The steps of the object recognition are listed as follows. At first, the Hessian-Affine invariant regions are detected and normalized. Then, for each detected region, the descriptor is built. Each image can be represented by a set of descriptors. Finally the Sparse Coding Spatial Pyramid Matching (ScSPM) approach and linear Support Vector Machine (SVM) are used for object classification [18]. In this paper, we use the SIFT, LDTP, WOS-LTP, and CLDTP descriptors, respectively, to perform object recognition experiments. The parameter settings of the descriptors are the same as the image matching experiments. The codebook size of ScSPM is 256 and the recognition accuracy is used for evaluation. We repeat the experiments 10 times with different random selected training and testing images. In this paper, the recognition accuracy is the ratio of the number of correctly classified test images and the number of test images. Tables 1 and 2 give the object recognition results on the SIMPLIcity dataset and the Caltech-256 dataset, respectively. From Table 1 we can see that, for the category of building, elephant, food, and horse, the CLDTP descriptor gives the best results. The global recognition accuracy of the proposed CLDTP descriptor is 87.2%, which is higher than that of other descriptors. From Table 2 we can observe that the CLDTP descriptor outperforms the SIFT descriptor by more than 3 percent and outperforms the LDTP and WOS-LTP descriptors by about 2 percent.

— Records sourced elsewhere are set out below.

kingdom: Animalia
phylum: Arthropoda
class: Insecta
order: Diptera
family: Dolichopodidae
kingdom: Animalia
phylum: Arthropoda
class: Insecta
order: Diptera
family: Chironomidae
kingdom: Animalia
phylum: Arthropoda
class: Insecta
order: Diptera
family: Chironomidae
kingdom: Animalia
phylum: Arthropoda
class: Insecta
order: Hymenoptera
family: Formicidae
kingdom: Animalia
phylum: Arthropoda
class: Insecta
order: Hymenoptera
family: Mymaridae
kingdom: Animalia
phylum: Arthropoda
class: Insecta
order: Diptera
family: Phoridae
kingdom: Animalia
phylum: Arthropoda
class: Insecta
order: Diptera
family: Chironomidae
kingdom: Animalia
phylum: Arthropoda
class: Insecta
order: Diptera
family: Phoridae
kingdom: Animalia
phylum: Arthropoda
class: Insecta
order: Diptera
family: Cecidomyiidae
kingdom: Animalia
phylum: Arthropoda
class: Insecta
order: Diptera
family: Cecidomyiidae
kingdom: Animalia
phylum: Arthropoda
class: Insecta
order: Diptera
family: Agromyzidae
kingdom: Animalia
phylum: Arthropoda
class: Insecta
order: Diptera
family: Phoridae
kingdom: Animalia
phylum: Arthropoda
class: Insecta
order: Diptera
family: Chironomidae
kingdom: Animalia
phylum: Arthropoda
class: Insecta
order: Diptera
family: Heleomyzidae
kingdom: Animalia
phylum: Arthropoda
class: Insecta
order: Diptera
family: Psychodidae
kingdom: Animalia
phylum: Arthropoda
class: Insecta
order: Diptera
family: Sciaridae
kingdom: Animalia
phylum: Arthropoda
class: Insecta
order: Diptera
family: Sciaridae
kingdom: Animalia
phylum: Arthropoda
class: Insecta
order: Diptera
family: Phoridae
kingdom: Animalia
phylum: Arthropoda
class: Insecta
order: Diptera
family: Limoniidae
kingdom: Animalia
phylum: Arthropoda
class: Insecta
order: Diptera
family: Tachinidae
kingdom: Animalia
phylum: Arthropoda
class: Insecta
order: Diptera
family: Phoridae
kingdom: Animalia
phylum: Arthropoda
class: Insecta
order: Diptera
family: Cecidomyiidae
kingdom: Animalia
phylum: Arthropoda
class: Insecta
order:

From both the image matching experimental results and the object recognition experimental results we can see that the CLDTP descriptor performs better than the LDTP descriptor. Although the dimension of the LDTP descriptor is higher than that of the CLDTP descriptor, the LDTP descriptor cannot encode more information. This is because of the fact that both descriptors contain the gradient orientation information and the gradient magnitude information, and the difference between them is the encoding method. So the CLDTP descriptor is more effective than the LDTP descriptor.

5. Conclusions

This paper presents a novel CLDTP operator based image local feature descriptor construction method. The CLDTP descriptor combines the advantages of the SIFT descriptor and the LDTP descriptor. On this basis, the histogram of the first directional number and the histogram of the encoded difference are connected to compute the descriptor. The constructed CLDTP descriptor not only contains the gradient orientation information and the gradient magnitude information, but also contains the spatial structural information of the local image. Furthermore, the dimension of the CLDTP descriptor is much lower than LDTP descriptor. Our experimental results show that the CLDTP descriptor performs better than the other three descriptors. So the CLDTP descriptor is effective for local image description and it is more robust to image geometric distortions. In the future work, we will add the color invariant information into the descriptor to construct more robust and discriminative descriptors.

Conflict of Interests

The authors declare that there is no conflict of interests regarding the publication of this paper.

Acknowledgments

This paper is supported by the National Natural Science Foundation of China (Grant no. 61375010, no. 61175059, and no. 61170116), Beijing Higher Education Young Elite Teacher Project (Grant no. YETP0375), and the Fundamental Research Funds for the Central Universities under Grant no. FRF-TP-14-120A2.